Irene M. Spry (nee Biss) was born in South Africa. She graduated from Cambridge with a degree in economics and political science and did her post-graduate work in social economics at Bryn Mawr. In 1935, she traveled to the north to study electrical development. Her travels took her to Cameron Bay on Great Bear Lake, Aklavik, Fort Yukon, Dawson City and down the coast to Vancouver. She lectured in economics at the University of Toronto and retired in Ottawa, Ontario.

Rysgaard, George
Person

Dr. George Nelson Rysgaard was born in St. Paul, Minnesota on October 28, 1917. He received an undergraduate degree in science from the Hamline University and graduated with an M.S. from Michigan State in 1941. From 1941 to 1946, Rysgaard served in the U.S. Army. After his military service, he entered medical school, interned at the Minneapolis General Hospital and maintained a private practice in Northfield, Minnesota from 1951 until his retirement in 1985. Dr. Rysgaard has held a life-long interest in natural history. During his college years, he was an assistant at the University of Minnesota's Bell Museum of Natural History. In 1937, he helped establish the Minnesota Ornithologists' Union. Following his graduation from Hamline University, Rysgaard continued to work at the Bell Museum teaching programs in ornithology and mammalogy.

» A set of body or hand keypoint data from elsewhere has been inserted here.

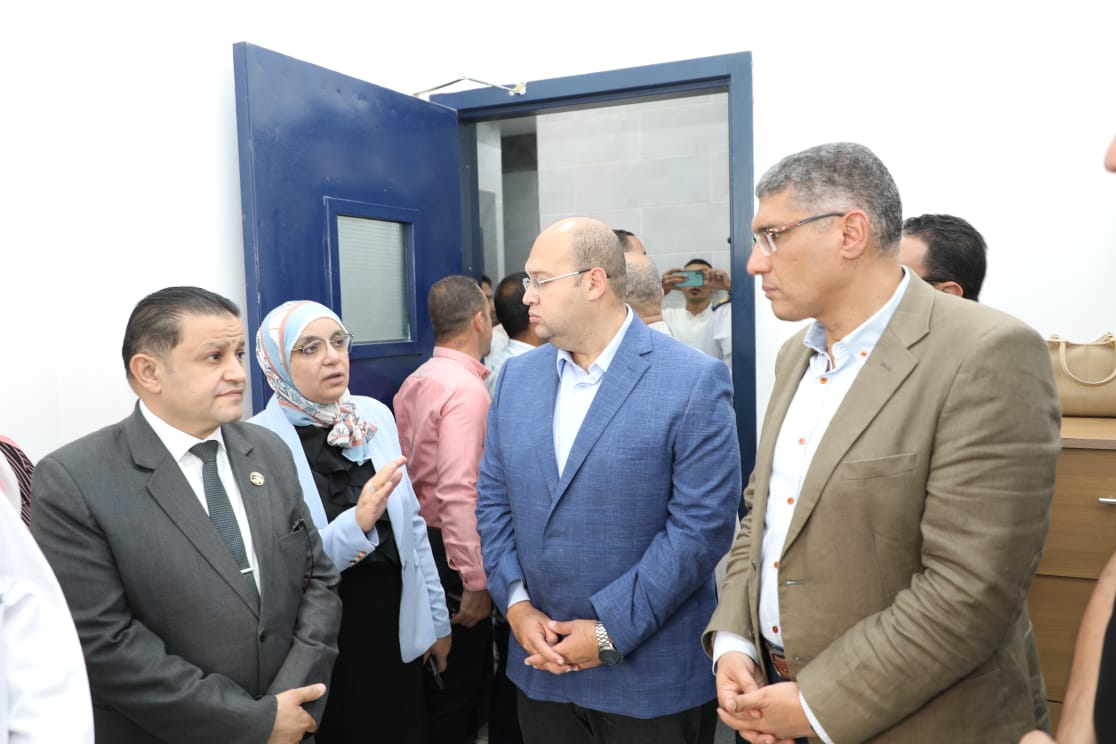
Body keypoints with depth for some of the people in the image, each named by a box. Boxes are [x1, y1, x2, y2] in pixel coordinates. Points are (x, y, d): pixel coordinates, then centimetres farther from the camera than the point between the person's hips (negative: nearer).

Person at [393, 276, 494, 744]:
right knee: (462, 674, 4)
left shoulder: (414, 383, 7)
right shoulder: (467, 389, -19)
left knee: (436, 667, 22)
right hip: (452, 547, -9)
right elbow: (459, 492, -27)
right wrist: (475, 579, -24)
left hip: (418, 539, 9)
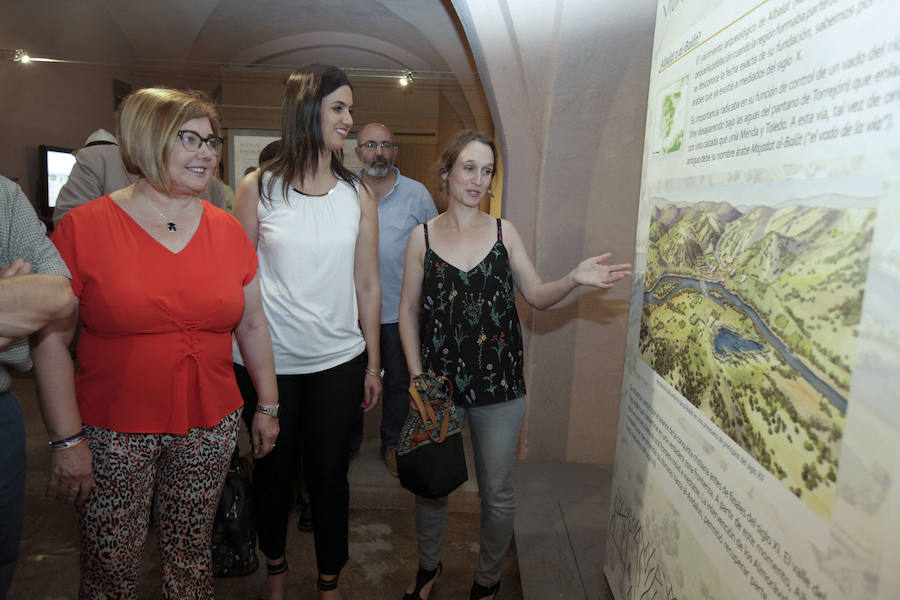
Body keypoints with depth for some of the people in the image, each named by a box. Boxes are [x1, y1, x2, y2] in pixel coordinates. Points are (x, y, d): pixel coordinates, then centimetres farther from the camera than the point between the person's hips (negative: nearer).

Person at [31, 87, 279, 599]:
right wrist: (67, 440, -8)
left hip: (210, 430, 3)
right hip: (113, 435, -2)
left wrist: (269, 406, 10)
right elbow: (52, 339, -5)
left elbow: (252, 326, 8)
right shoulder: (83, 227, -6)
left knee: (192, 558, 17)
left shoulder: (228, 230, 3)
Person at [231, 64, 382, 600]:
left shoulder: (358, 194, 3)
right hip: (269, 360, -1)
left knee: (330, 471, 11)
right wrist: (237, 359, -3)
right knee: (274, 469, 16)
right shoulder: (259, 187, -2)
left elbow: (368, 284, 5)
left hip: (338, 361, 1)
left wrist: (373, 364, 5)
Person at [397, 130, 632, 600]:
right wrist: (416, 376, -5)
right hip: (438, 381, 0)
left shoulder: (504, 232, 2)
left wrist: (574, 280, -16)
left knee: (497, 492, 11)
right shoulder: (423, 236, 1)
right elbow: (408, 311, 2)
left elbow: (537, 296, 4)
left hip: (499, 383, 0)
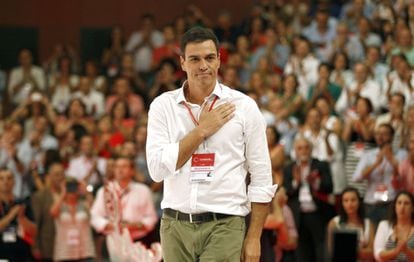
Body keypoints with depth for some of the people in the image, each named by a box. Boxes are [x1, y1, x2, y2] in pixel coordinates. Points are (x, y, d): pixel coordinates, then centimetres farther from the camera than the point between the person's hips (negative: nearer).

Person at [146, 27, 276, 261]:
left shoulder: (243, 106, 1)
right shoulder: (163, 106, 5)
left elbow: (261, 178, 2)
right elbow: (158, 168, -7)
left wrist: (254, 238, -4)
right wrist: (202, 130, -8)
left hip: (224, 227, -2)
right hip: (176, 226, 2)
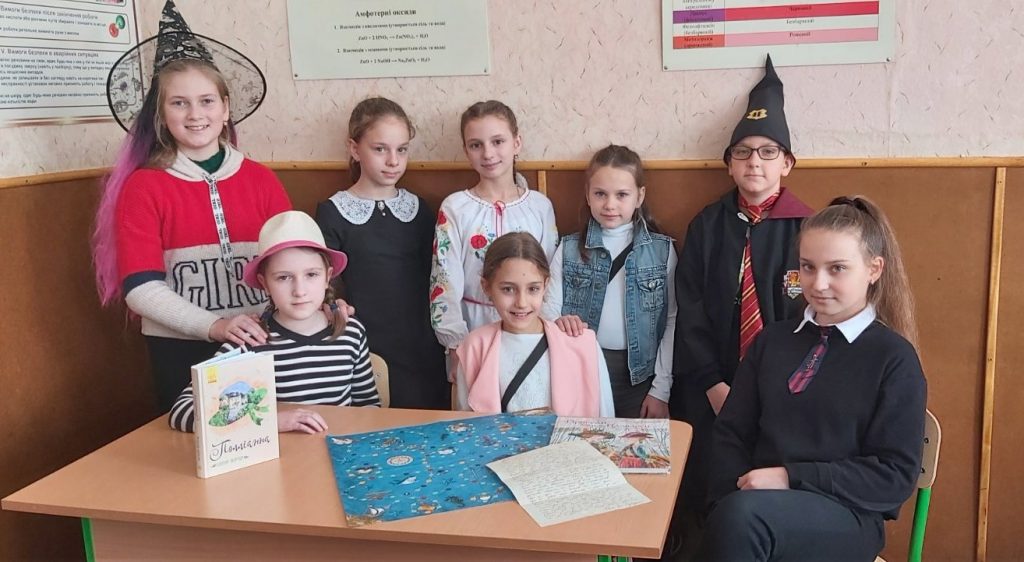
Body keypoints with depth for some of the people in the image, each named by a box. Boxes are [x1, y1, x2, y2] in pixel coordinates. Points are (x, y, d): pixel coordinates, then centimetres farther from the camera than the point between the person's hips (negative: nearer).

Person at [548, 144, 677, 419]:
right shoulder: (569, 250, 1)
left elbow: (672, 322, 0)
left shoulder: (662, 250, 0)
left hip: (640, 373, 0)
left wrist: (661, 390, -4)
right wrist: (559, 322, -24)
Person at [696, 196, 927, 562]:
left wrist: (792, 477, -13)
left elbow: (896, 475, -5)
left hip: (845, 515, -4)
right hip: (758, 499, 4)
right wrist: (732, 496, -8)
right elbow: (731, 434, 11)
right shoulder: (772, 339, 14)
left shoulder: (894, 358, 1)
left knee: (742, 517, -34)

Rysgaard made four trips to the Northwest Territories: Great Bear Lake and Tree River in 1966, Colville Lake in 1968, Victoria Island in 1969 and the Thelon River in 1970. Although the trips were primarily recreational, Dr. Rysgaard also recorded his interest in the natural history of the areas with slide and film.

Day, Harry
Person

Harry L. Day, born on July 4, 1880, entered Wycliffe College in Toronto in 1905 in preparation for the Anglican ministry. In 1907, he married Elizabeth Albinia Marshall and together they traveled to Fort Simpson. Between 1907 and 1909, Harry and Elizabeth Day assisted Archdeacon J.B. Lucas, the Anglican minister responsible for Fort Liard, Fort Norman and Fort Wrigley. In 1909, Day was appointed to St. Saviour's Anglican parish in Vermilion, Alberta, where he spent the next two years. In 1911, the Days settled outside of Elk Point, Alberta to homestead. Harry Day remained there until his death on July 21, 1964.